Goal: Reproduce the passage below about the Unity game engine between "Primarily released only" and "using 3 languages.", inclusive.

We’re going to take a look at Unity, which is an IDE (Integrated Development Environment) / game engine which lowers the game programming learning curve quite a lot, so that almost anyone can get into game programming. Watch the video to find out how.

Unity Game Engine:

Today we’re going to talk about unity, which is one of the most popular game engine available, especially in the independent developer space, also known as ‘indie’ development.

Primarily released only for OSX in 2005, since version 2.5 was ported to windows in 2009 it has been extended to target 21 platforms.

Unity is a cross platform game engine, which is primarily used to develop video games and simulations for computers, consoles and mobile devices.
It is marketed as an all purpose engine supporting both 2D and 3D graphics. The interface is easy to learn, with drag and drop content creation and the ability to script using 3 languages.
With supports low level api’s such as Metal for iOS and Vulkan for Linux and Android exporting to these platforms is a breeze.
The editor is available for Mac-os, windows and Linux (but in beta)
Platforms supported are almost all, so code once and deploy to all. Do note that once the game is exported, uploading to the appropriate mobile or console store still would require a corresponding developer license. This means that you would need a Android developer license to upload to the play store, and a Apple Developer program membership to upload to the apple app store and so on.

Unity personal edition can be downloaded free of cost, and games can be distributed and charged for as long as the unity splash screen is shown first.

[Stored records]
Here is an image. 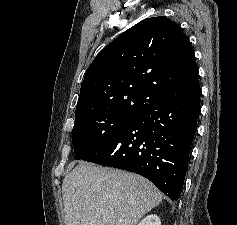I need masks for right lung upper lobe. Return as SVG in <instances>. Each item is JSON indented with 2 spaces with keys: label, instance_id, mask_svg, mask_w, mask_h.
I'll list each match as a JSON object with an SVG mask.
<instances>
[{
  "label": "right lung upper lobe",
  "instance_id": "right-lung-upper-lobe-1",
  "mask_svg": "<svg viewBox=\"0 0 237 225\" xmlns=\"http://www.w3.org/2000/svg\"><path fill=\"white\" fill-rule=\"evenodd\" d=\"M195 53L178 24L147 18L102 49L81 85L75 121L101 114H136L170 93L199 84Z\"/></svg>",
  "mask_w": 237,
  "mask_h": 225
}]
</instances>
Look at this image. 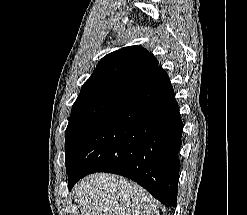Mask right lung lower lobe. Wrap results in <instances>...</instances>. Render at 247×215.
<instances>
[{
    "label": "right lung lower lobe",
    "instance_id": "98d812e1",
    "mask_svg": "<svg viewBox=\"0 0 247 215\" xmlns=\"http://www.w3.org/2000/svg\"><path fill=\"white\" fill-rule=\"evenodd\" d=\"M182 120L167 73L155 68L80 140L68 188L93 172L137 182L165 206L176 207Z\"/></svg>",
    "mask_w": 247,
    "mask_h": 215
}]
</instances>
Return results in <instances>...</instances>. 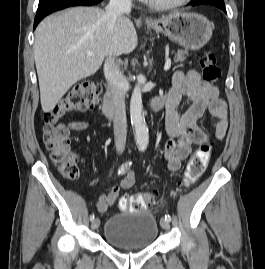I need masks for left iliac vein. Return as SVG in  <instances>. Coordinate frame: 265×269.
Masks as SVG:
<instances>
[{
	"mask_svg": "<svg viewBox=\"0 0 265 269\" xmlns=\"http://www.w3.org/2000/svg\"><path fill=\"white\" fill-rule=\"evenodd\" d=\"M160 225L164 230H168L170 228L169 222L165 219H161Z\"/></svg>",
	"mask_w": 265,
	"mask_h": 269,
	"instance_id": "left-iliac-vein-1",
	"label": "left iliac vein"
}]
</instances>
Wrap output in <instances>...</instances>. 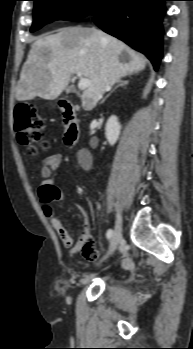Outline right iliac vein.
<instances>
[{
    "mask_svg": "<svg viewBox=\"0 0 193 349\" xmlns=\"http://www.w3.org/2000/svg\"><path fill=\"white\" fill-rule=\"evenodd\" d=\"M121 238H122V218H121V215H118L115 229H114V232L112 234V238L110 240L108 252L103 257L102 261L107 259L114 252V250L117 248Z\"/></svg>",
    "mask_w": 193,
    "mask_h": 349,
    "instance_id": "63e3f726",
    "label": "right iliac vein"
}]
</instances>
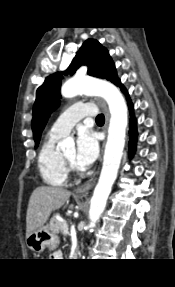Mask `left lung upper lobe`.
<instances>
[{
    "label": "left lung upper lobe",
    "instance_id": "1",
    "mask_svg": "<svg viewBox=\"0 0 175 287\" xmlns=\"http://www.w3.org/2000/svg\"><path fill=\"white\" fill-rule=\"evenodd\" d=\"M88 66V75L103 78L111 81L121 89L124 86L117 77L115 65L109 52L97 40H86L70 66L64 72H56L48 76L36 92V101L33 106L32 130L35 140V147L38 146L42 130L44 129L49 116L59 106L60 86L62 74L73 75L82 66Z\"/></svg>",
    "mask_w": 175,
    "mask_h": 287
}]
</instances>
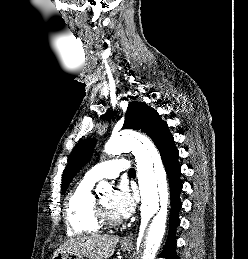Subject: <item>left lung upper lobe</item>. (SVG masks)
* * *
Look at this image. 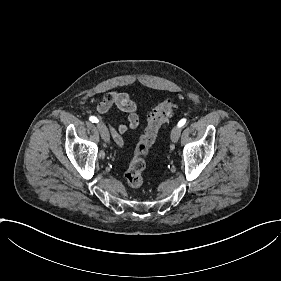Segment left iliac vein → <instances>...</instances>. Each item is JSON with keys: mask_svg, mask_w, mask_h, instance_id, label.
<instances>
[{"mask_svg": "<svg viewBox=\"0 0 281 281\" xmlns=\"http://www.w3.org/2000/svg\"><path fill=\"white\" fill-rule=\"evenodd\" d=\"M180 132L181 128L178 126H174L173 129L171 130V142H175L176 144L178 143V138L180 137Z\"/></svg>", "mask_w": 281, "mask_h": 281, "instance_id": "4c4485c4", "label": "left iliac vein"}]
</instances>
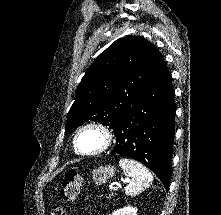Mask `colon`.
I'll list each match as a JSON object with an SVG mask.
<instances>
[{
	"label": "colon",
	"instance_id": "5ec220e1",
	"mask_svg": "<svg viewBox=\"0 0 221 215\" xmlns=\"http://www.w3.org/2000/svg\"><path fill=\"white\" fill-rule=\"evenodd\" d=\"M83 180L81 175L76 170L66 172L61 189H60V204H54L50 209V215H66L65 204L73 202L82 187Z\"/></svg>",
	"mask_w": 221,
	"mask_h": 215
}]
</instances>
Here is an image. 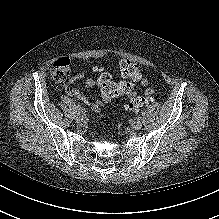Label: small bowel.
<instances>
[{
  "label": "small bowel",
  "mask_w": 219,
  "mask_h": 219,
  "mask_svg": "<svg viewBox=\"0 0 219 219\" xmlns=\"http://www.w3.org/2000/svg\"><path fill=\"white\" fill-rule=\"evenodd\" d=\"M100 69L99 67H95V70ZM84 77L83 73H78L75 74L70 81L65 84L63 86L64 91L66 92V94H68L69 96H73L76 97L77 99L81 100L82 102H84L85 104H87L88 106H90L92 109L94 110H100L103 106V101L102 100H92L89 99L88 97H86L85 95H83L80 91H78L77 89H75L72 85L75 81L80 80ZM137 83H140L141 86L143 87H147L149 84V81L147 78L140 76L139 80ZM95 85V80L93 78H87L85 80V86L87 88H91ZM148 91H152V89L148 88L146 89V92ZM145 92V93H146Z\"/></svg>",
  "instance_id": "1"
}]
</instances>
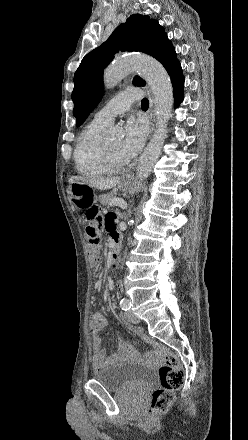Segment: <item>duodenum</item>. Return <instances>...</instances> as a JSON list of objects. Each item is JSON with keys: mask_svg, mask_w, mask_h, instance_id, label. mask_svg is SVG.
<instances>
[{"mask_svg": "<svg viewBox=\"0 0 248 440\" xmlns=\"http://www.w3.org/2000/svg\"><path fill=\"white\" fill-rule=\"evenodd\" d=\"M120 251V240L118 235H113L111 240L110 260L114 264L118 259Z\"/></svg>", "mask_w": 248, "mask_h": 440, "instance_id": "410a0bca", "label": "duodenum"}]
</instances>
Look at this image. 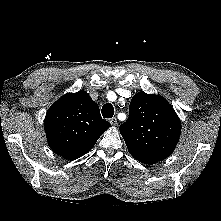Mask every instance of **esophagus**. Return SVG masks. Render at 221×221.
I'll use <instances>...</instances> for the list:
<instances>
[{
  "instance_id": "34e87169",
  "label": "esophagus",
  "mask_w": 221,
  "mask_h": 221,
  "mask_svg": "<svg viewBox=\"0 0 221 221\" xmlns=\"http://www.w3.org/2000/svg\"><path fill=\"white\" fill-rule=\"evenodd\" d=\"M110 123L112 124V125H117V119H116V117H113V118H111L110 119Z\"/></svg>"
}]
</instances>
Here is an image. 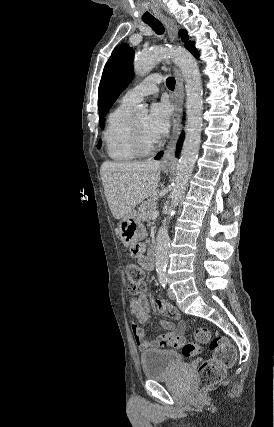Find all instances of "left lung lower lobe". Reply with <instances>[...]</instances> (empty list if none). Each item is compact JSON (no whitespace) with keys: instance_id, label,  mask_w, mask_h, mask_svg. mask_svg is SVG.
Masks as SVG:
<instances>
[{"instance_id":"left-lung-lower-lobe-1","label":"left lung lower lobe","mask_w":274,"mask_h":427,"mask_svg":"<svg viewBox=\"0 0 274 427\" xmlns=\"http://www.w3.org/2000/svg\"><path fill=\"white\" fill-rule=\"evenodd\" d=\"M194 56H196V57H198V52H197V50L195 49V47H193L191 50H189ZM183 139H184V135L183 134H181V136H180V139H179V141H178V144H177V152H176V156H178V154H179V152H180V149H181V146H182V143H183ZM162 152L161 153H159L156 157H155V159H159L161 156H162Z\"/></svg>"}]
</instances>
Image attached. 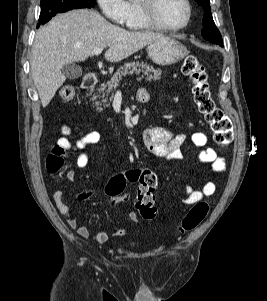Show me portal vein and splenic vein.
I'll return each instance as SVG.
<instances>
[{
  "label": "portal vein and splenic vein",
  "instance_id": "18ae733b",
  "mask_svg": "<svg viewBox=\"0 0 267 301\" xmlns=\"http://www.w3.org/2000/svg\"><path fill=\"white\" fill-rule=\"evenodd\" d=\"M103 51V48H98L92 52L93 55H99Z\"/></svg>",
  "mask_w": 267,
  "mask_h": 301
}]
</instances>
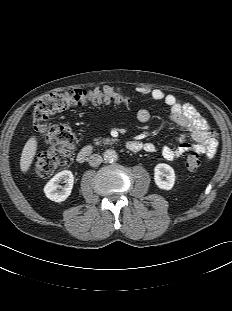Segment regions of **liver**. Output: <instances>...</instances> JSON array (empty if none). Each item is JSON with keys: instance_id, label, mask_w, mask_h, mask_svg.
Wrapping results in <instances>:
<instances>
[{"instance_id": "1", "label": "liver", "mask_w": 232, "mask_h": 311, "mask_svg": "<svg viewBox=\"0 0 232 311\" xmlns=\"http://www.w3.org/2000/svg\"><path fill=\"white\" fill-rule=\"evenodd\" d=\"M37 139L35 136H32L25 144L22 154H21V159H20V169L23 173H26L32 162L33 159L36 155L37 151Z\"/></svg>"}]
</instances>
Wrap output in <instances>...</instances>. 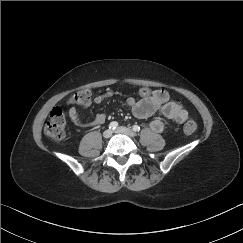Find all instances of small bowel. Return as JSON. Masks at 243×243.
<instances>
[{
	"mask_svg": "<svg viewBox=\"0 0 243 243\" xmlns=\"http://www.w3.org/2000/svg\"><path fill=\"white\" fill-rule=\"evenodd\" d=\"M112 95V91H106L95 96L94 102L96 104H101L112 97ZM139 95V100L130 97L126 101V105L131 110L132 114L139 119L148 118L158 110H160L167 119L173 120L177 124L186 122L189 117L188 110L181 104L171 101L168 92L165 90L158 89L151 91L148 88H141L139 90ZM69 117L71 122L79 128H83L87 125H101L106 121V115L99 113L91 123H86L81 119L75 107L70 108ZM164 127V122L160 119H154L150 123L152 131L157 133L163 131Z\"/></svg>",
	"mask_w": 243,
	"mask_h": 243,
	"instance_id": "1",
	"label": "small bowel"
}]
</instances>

Exercise answer:
Primarily released only for OSX in 2005, since version 2.5 was ported to windows in 2009 it has been extended to target 21 platforms.

Unity is a cross platform game engine, which is primarily used to develop video games and simulations for computers, consoles and mobile devices.
It is marketed as an all purpose engine supporting both 2D and 3D graphics. The interface is easy to learn, with drag and drop content creation and the ability to script using 3 languages.